Faster Convergence on Differential Privacy-Based Federated Learning

As a novel distributed machine learning approach, federated learning (FL) is proposed to train a global model while preserving data privacy. However, some studies manifest that adversaries can still recover private information from the gradients. Differential privacy (DP) is a rigorous mathematical tool to protect records in a database against leakage. It has been widely applied in FL by perturbing the gradients. Nevertheless, while using DP in FL, the convergence performance of the global model is inevitably degraded. In this article, we implement a DP-based FL scheme, which achieves local DP (LDP) by adding well-designed Gaussian noise on the gradients before clients upload them to the server. After that, we propose two strategies to improve the convergence performance of the DP-based FL. Both methods are realized by modifying the local objective function to limit the effect of LDP noise on convergence without degrading the privacy protection level.

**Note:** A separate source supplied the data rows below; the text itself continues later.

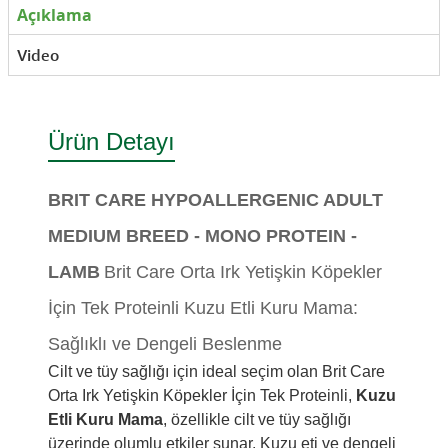
Açıklama
Video
Ürün Detayı
BRIT CARE HYPOALLERGENIC ADULT
MEDIUM BREED - MONO PROTEIN -
LAMB
Brit Care Orta Irk Yetişkin Köpekler
İçin Tek Proteinli Kuzu Etli Kuru Mama:
Sağlıklı ve Dengeli Beslenme
Cilt ve tüy sağlığı için ideal seçim olan Brit Care
Orta Irk Yetişkin Köpekler İçin Tek Proteinli,
Kuzu
Etli Kuru Mama
, özellikle cilt ve tüy sağlığı
üzerinde olumlu etkiler sunar. Kuzu eti ve dengeli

We then provide the detailed framework which adopts the LDP scheme and two strategies. The framework on different machine learning models is tested by simulation results, which show that our framework can improve the convergence performance up to 40% faster under different noise compared with other DP-based FL. Finally, we show the theoretical convergence guarantee of our proposed framework by first presenting the expected decrease in the global loss function for one round of training and then providing the upper convergence bound after multiple communication rounds.